Sequence and hydropathy profile analysis of two classes of secondary transporters.

A structural class in the MemGen classification of membrane proteins is a set of evolutionary related proteins sharing a similar global fold. A structural class contains both closely related pairs of proteins for which homology is clear from sequence comparison and very distantly related pairs, for which it is not possible to establish homology based on sequence similarity alone. In the latter case the evolutionary link is based on hydropathy profile analysis. Here, we use these evolutionary related sets of proteins to analyze the relationship between E-values in BLAST searches, sequence similarities in multiple sequence alignments and structural similarities in hydropathy profile analyses. Two structural classes of secondary transporters termed ST[3], which includes the Ion Transporter (IT) superfamily and ST[4], which includes the DAACS family (TC# 2.A.23) were extracted from the NCBI protein database. ST[3] contains 2051 unique sequences distributed over 32 families and 59 subfamilies.

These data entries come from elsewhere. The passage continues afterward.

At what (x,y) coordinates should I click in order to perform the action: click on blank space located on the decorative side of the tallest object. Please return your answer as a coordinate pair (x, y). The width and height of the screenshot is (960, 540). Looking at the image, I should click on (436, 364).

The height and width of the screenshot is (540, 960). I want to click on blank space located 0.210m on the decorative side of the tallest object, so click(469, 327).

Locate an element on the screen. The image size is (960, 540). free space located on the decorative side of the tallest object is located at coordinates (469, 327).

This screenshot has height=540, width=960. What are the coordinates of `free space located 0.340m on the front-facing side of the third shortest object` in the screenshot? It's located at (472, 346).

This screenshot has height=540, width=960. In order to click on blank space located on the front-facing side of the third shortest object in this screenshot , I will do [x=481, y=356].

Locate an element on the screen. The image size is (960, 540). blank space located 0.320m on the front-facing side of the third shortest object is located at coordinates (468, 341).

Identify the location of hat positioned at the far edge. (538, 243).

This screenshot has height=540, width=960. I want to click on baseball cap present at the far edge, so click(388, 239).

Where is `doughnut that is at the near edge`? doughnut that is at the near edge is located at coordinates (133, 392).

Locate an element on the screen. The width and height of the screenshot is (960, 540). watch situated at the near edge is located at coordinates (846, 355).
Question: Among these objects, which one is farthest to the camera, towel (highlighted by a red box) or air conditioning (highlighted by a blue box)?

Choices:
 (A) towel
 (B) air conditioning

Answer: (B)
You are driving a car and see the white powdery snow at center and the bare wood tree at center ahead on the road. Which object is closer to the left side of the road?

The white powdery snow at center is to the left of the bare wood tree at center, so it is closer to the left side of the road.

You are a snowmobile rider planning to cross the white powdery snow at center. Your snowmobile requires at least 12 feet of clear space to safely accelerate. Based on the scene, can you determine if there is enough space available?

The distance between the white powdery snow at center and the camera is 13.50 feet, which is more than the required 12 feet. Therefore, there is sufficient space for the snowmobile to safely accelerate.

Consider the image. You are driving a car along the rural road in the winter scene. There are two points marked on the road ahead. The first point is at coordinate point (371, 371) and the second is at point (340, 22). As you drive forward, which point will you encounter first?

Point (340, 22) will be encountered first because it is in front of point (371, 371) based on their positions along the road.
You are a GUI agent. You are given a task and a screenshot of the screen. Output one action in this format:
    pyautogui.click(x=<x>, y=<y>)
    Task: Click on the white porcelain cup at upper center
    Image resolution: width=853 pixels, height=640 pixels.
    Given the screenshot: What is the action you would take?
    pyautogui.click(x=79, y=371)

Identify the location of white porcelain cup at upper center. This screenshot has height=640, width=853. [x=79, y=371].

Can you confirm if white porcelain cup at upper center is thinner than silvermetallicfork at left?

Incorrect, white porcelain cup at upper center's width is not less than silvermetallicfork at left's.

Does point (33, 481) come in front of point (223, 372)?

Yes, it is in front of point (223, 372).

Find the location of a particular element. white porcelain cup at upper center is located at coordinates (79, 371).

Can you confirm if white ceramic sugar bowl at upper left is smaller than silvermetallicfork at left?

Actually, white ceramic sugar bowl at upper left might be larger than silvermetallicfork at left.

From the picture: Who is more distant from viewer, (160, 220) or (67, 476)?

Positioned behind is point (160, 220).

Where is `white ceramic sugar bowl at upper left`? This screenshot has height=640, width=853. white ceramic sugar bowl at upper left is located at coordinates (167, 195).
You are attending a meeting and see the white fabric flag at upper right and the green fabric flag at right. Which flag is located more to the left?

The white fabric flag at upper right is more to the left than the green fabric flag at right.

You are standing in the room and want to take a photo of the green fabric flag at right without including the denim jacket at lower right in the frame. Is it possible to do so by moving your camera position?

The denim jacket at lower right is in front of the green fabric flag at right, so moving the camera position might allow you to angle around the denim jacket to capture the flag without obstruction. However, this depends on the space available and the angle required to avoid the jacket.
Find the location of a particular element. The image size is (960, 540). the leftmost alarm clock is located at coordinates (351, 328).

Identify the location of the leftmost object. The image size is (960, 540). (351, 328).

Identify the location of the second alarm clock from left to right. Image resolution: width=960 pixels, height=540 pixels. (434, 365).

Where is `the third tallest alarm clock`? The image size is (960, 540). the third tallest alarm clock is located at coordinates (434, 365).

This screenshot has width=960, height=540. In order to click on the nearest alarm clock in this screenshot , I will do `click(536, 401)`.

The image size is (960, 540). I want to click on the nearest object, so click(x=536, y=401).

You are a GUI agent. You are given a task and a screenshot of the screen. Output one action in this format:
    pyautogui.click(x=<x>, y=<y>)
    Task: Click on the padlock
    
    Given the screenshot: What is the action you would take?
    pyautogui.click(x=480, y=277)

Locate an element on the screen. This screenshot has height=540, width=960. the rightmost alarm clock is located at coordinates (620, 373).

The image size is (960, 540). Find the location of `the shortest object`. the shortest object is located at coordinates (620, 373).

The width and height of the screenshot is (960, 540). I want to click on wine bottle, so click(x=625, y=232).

ST[4] is a smaller class containing 399 unique sequences distributed over 2 families and 7 subfamilies. One subfamily in ST[4] contains a new class of binding protein dependent secondary transporters. Comparison of the averaged hydropathy profiles of the subfamilies in ST[3] and ST[4] revealed that the two classes represent different folds. Divergence of the sequences in ST[4] is much smaller than observed in ST[3], suggesting different constraints on the proteins during evolution. Analysis of the correlation between the evolutionary relationship of pairs of proteins in a class and the BLAST E-value revealed that: (i) the BLAST algorithm is unable to pick up the majority of the links between proteins in structural class ST[3], (ii) "low complexity filtering" and "composition based statistics" improve the specificity, but strongly reduce the sensitivity of BLAST searches for distantly related proteins, indicating that these filters are too stringent for the proteins analyzed, and (iii) the E-value cut-off, which may be used to evaluate evolutionary significance of a hit in a BLAST search is very different for the two structural classes of membrane proteins.